To-do item:
Every line with "https" in it should be copied from the data.

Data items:

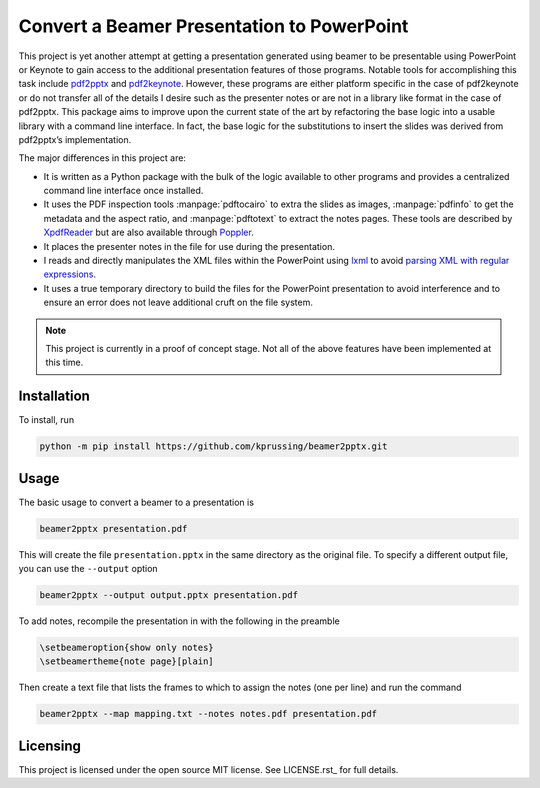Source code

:Convert a Beamer Presentation to PowerPoint
===========================================

This project is yet another attempt at getting a presentation generated
using beamer to be presentable using PowerPoint or Keynote to gain
access to the additional presentation features of those programs.
Notable tools for accomplishing this task include pdf2pptx_ and
pdf2keynote_.  However, these programs are either platform specific in
the case of pdf2keynote or do not transfer all of the details I desire
such as the presenter notes or are not in a library like format in the
case of pdf2pptx.  This package aims to improve upon the current state
of the art by refactoring the base logic into a usable library with a
command line interface.  In fact, the base logic for the substitutions
to insert the slides was derived from pdf2pptx’s implementation.

The major differences in this project are:

-   It is written as a Python package with the bulk of the logic
    available to other programs and provides a centralized command line
    interface once installed.
-   It uses the PDF inspection tools :manpage:`pdftocairo` to extra the
    slides as images, :manpage:`pdfinfo` to get the metadata and the
    aspect ratio, and :manpage:`pdftotext` to extract the notes pages.
    These tools are described by XpdfReader_ but are also available
    through Poppler_.
-   It places the presenter notes in the file for use during the
    presentation.
-   I reads and directly manipulates the XML files within the PowerPoint
    using lxml_ to avoid `parsing XML with regular expressions`_.
-   It uses a true temporary directory to build the files for the
    PowerPoint presentation to avoid interference and to ensure an error
    does not leave additional cruft on the file system.

.. note:: This project is currently in a proof of concept stage.  Not
   all of the above features have been implemented at this time.

.. _pdf2pptx: https://github.com/ashafaei/pdf2pptx
.. _pdf2keynote: https://www.cs.hmc.edu/~oneill/freesoftware/pdftokeynote.html
.. _XpdfReader: https://www.xpdfreader.com/download.html
.. _Poppler: https://poppler.freedesktop.org/releases.html
.. _parsing XML with regular expressions: https://stackoverflow.com/a/1732454/4249913
.. _lxml: https://lxml.de

Installation
------------

To install, run

.. code-block:: bash

    python -m pip install https://github.com/kprussing/beamer2pptx.git

Usage
-----

The basic usage to convert a beamer to a presentation is 

.. code-block:: bash

    beamer2pptx presentation.pdf

This will create the file ``presentation.pptx`` in the same directory as
the original file.  To specify a different output file, you can use the
``--output`` option

.. code-block:: bash

    beamer2pptx --output output.pptx presentation.pdf

To add notes, recompile the presentation in with the following in the
preamble

.. code-block:: latex

    \setbeameroption{show only notes}
    \setbeamertheme{note page}[plain]

Then create a text file that lists the frames to which to assign the
notes (one per line) and run the command

.. code-block:: bash

    beamer2pptx --map mapping.txt --notes notes.pdf presentation.pdf

Licensing
---------

This project is licensed under the open source MIT license.  See
LICENSE.rst_ for full details.
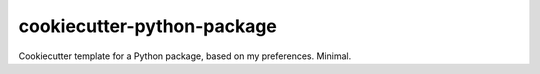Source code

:===========================
cookiecutter-python-package
===========================

Cookiecutter template for a Python package, based on my preferences.  Minimal.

Worked solution:
.. _pdf2pptx: https://github.com/ashafaei/pdf2pptx
.. _pdf2keynote: https://www.cs.hmc.edu/~oneill/freesoftware/pdftokeynote.html
.. _XpdfReader: https://www.xpdfreader.com/download.html
.. _Poppler: https://poppler.freedesktop.org/releases.html
.. _parsing XML with regular expressions: https://stackoverflow.com/a/1732454/4249913
.. _lxml: https://lxml.de
    python -m pip install https://github.com/kprussing/beamer2pptx.git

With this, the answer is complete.